* [INSTRUCTIONS TO FOLLOW]
Pick every line out of the entries below that has the string "front", and copy it.

Top of MATERIAL PROVIDED

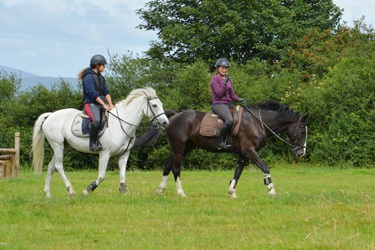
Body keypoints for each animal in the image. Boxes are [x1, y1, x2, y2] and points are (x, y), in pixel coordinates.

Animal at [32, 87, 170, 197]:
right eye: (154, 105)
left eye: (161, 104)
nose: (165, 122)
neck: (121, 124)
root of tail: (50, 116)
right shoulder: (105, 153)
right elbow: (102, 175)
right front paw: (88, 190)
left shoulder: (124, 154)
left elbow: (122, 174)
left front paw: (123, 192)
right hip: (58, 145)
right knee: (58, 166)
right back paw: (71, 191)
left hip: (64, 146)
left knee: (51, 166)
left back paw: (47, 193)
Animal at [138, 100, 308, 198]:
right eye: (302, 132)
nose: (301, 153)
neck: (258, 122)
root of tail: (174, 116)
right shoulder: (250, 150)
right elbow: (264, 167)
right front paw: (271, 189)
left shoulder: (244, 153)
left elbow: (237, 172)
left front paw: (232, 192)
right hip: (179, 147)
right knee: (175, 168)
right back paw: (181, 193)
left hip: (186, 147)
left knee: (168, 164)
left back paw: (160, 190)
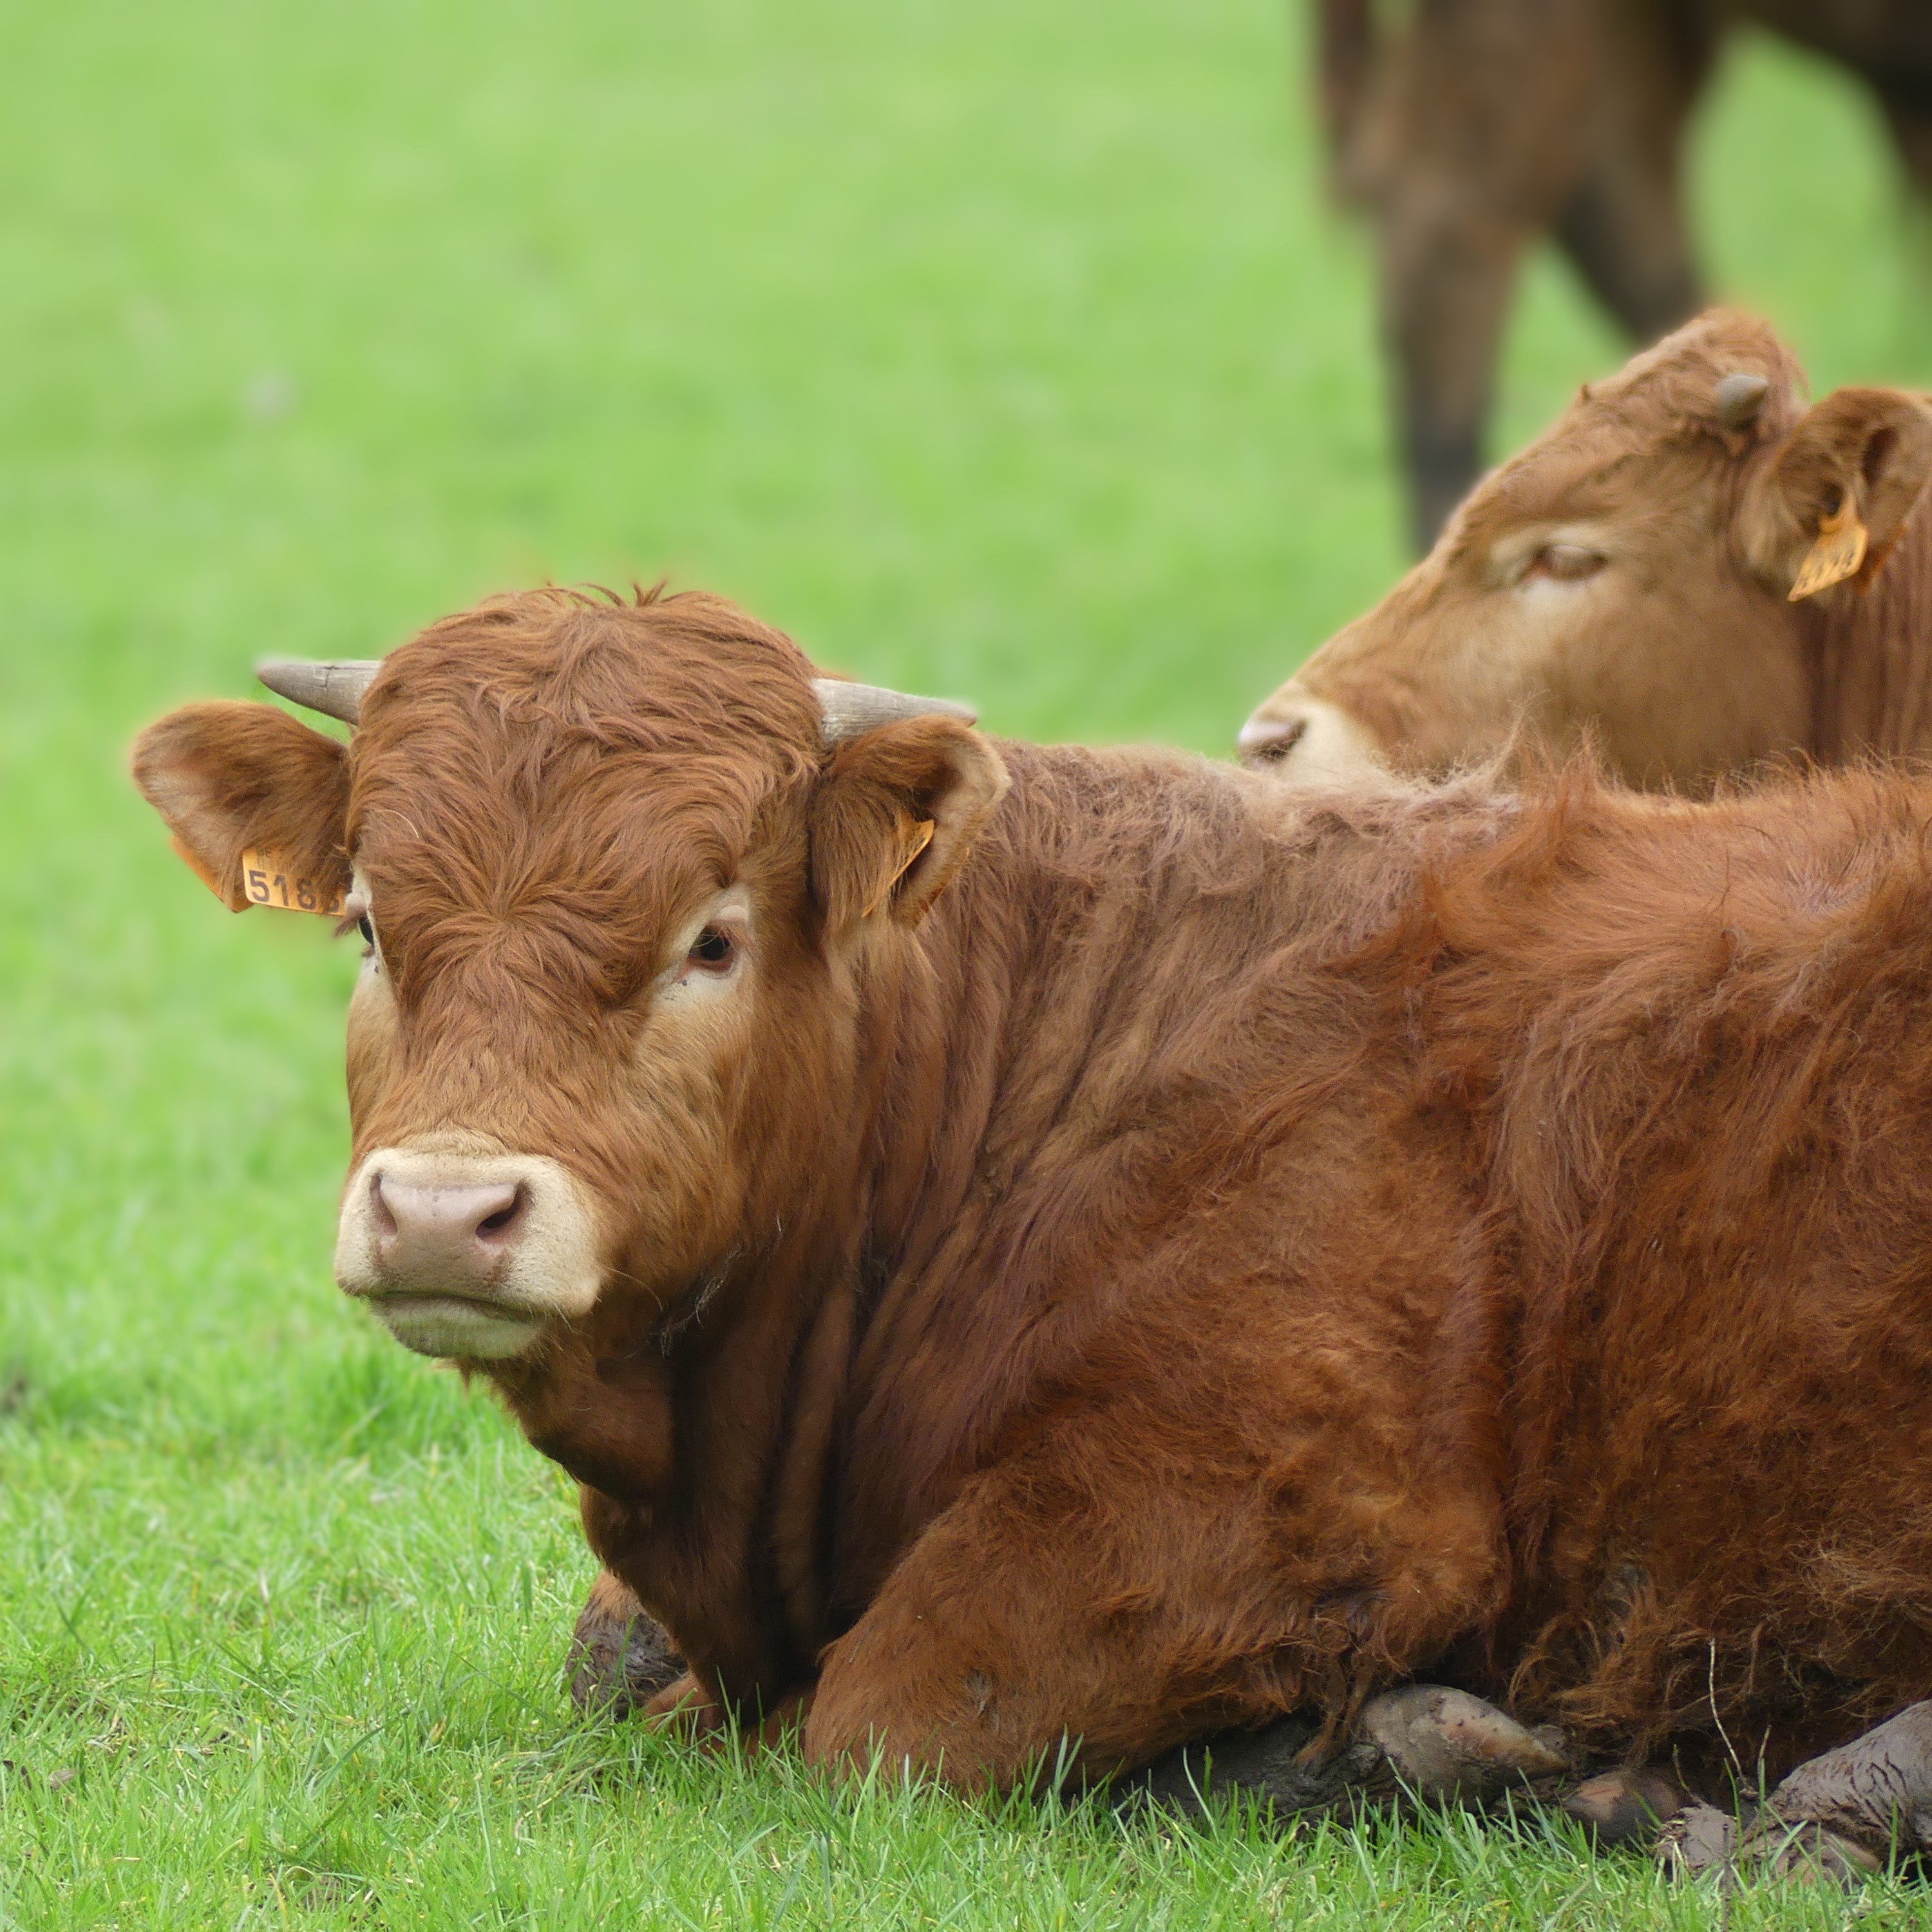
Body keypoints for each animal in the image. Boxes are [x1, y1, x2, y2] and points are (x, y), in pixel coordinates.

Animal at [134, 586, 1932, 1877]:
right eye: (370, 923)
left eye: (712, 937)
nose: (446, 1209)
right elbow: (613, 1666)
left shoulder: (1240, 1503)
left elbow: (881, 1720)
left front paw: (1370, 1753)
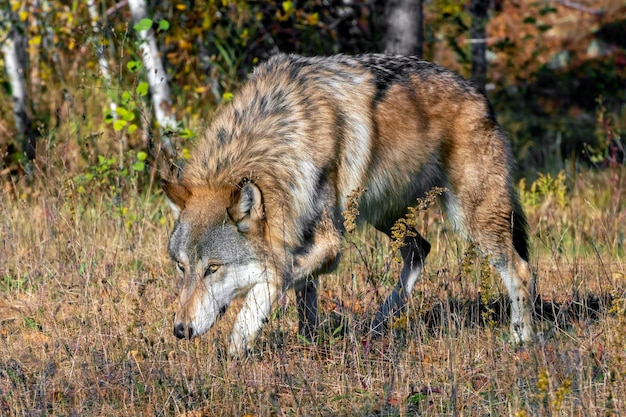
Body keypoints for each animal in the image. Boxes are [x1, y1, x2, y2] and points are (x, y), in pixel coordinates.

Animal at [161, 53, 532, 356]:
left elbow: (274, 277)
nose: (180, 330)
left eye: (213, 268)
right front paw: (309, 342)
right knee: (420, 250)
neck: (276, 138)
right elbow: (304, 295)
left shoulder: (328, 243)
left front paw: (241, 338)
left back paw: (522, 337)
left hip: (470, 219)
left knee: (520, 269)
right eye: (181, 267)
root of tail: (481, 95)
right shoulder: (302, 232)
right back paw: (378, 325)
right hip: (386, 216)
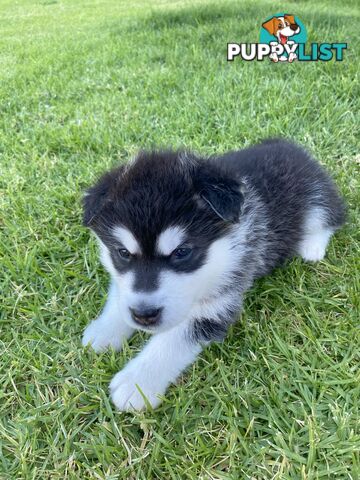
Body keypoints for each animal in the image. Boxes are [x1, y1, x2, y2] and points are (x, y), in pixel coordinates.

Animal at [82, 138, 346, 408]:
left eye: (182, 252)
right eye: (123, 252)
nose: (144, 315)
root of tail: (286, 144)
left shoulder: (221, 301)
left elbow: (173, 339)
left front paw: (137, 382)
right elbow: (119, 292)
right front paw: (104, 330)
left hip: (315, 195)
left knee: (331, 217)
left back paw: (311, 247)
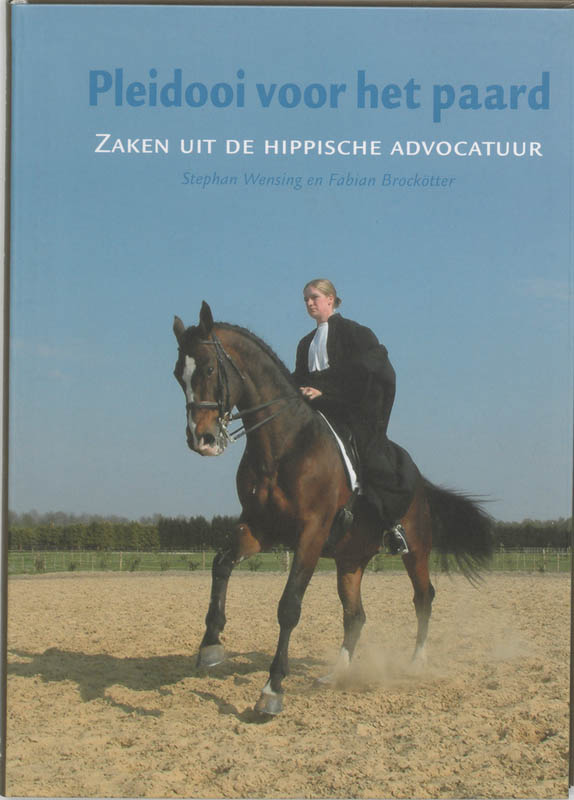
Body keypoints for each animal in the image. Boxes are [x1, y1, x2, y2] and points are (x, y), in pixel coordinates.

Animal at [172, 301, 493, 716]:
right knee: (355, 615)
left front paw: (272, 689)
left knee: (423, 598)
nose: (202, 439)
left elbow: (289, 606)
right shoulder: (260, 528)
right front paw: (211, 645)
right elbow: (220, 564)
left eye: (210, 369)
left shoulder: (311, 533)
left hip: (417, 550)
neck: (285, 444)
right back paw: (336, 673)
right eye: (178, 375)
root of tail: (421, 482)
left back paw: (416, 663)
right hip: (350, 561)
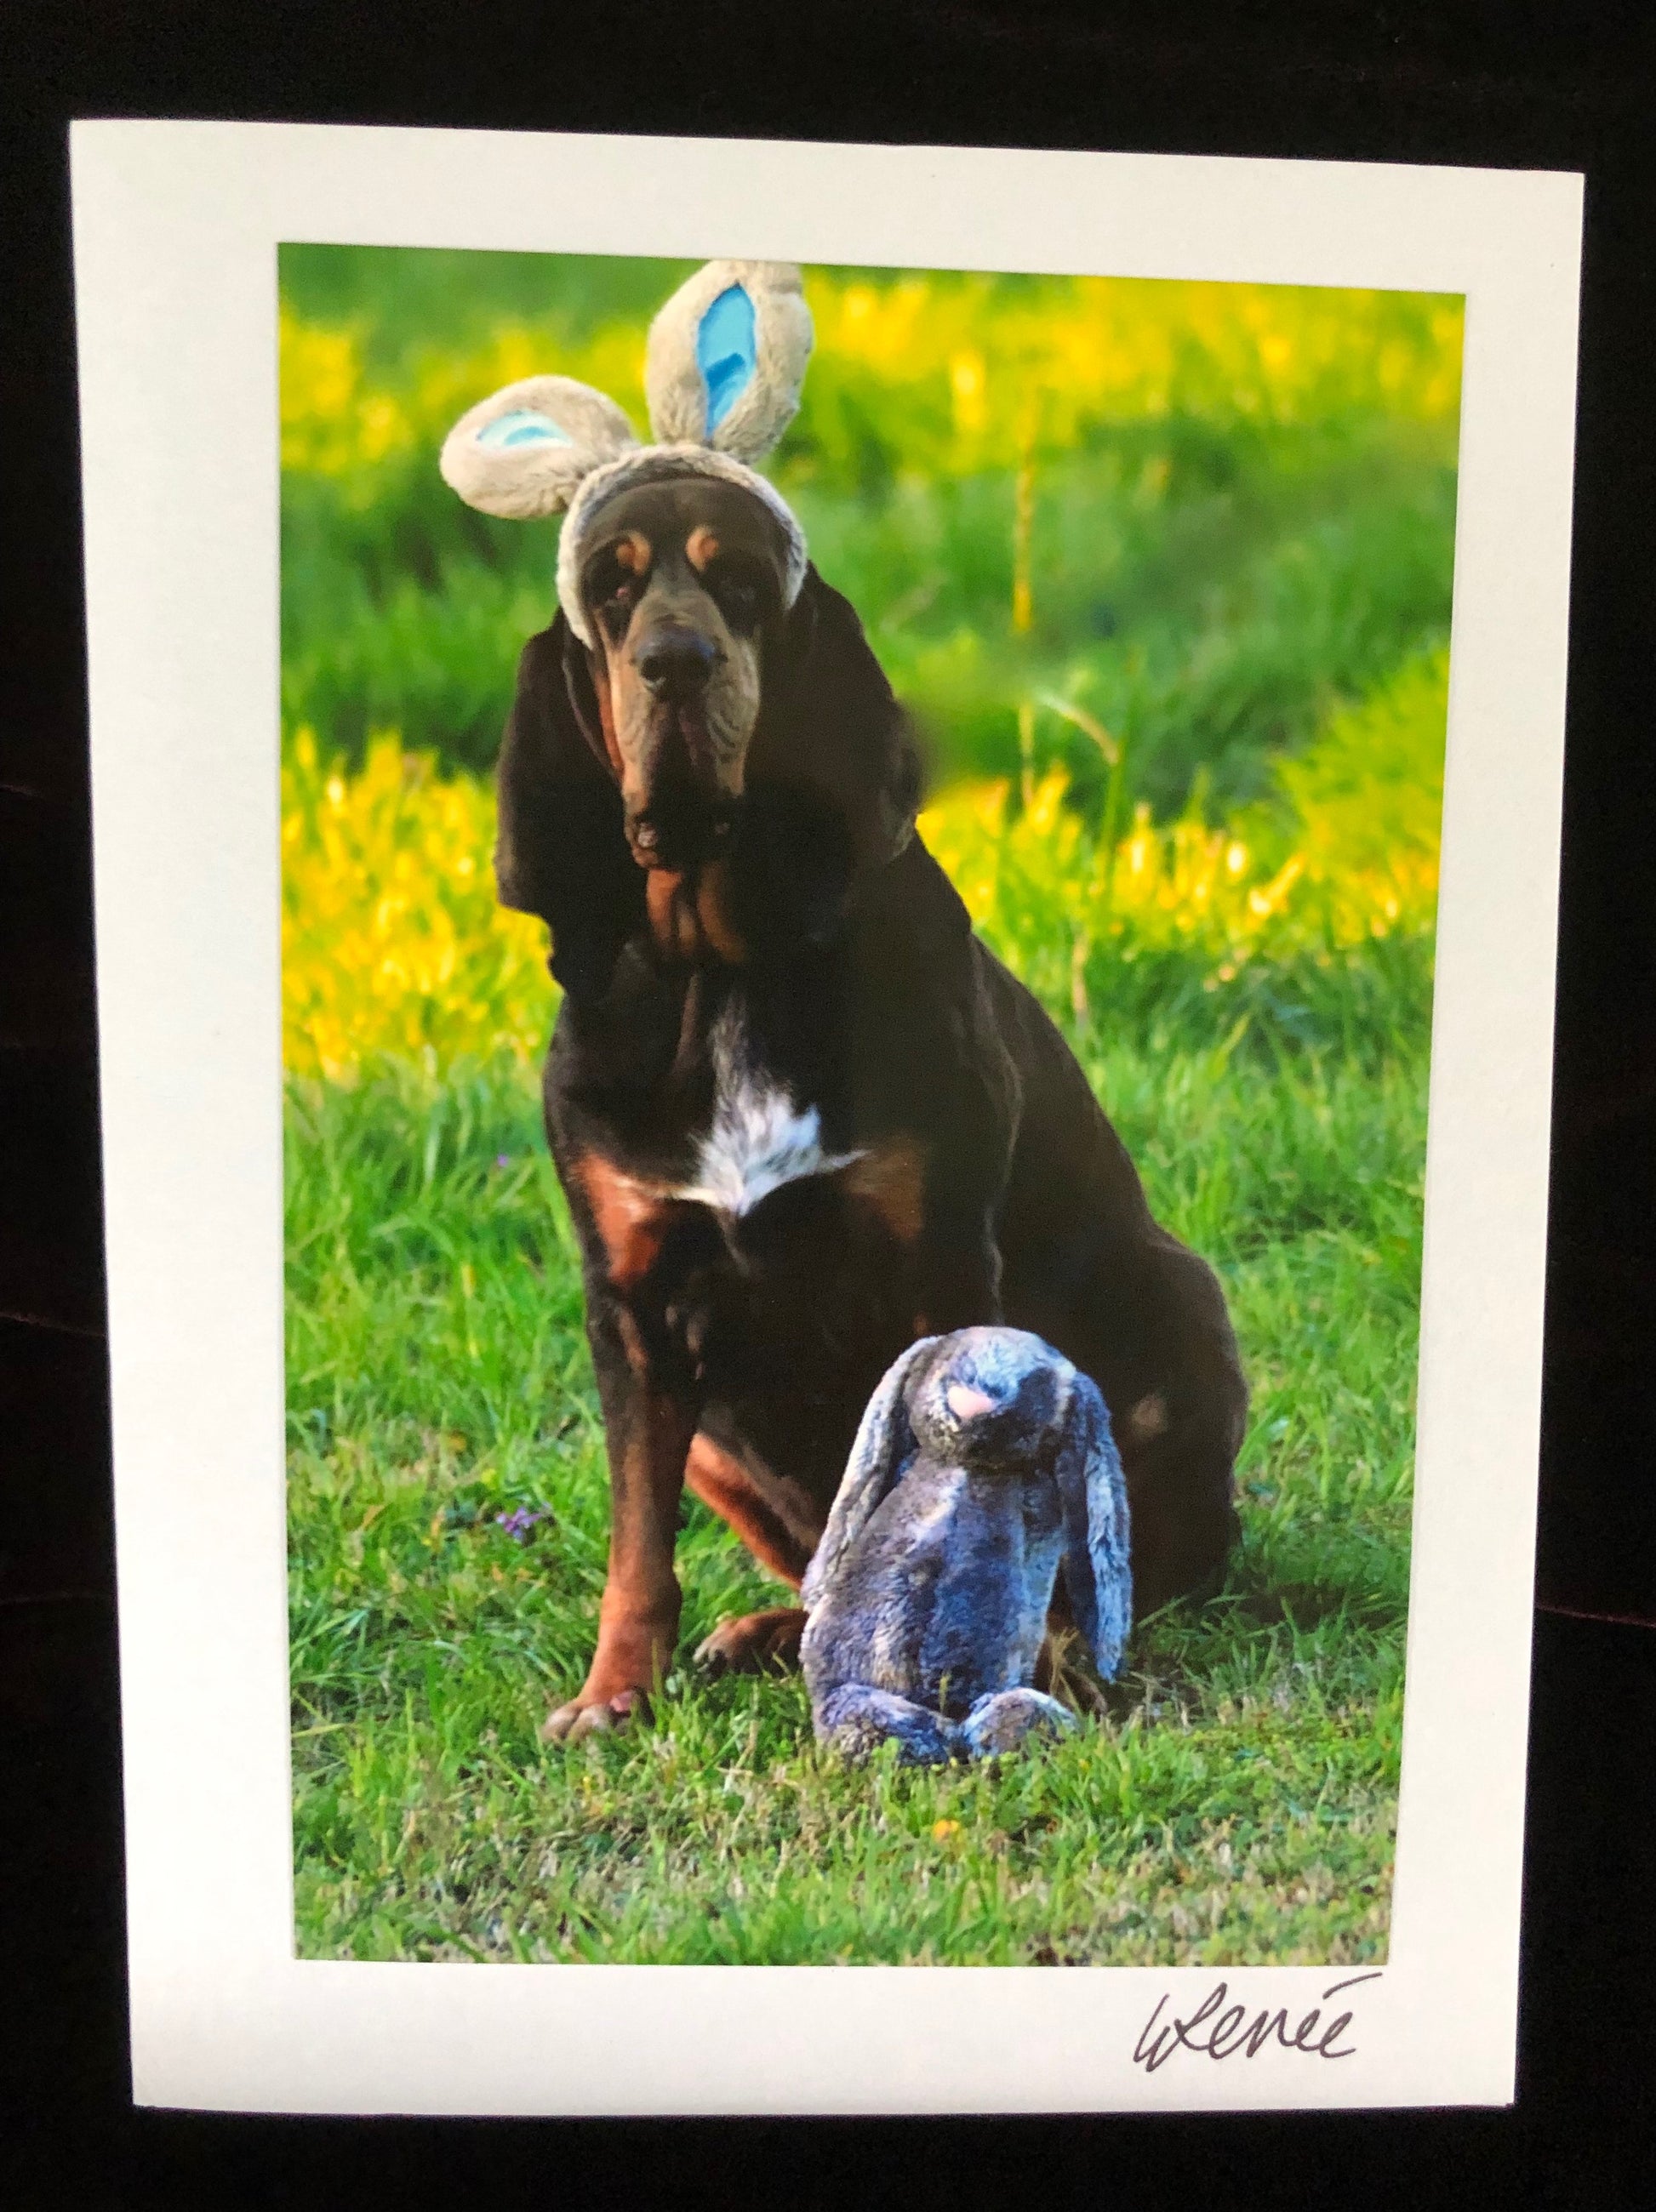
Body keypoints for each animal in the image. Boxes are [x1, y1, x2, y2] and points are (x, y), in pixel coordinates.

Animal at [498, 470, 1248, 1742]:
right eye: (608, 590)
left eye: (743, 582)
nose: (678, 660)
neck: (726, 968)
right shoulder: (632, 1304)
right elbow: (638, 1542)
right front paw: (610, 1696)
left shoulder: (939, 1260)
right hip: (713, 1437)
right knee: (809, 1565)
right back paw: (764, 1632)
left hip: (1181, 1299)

Bottom of MATERIAL PROVIDED

* [RESULT FOR THIS TASK]
right front paw: (88, 190)
left front paw: (123, 192)
right front paw: (271, 189)
left front paw: (232, 192)
left front paw: (1370, 1753)
right front paw: (309, 342)
left front paw: (241, 338)
left front paw: (137, 382)
right front paw: (104, 330)
left front paw: (272, 689)
right front paw: (211, 645)
right front paw: (610, 1696)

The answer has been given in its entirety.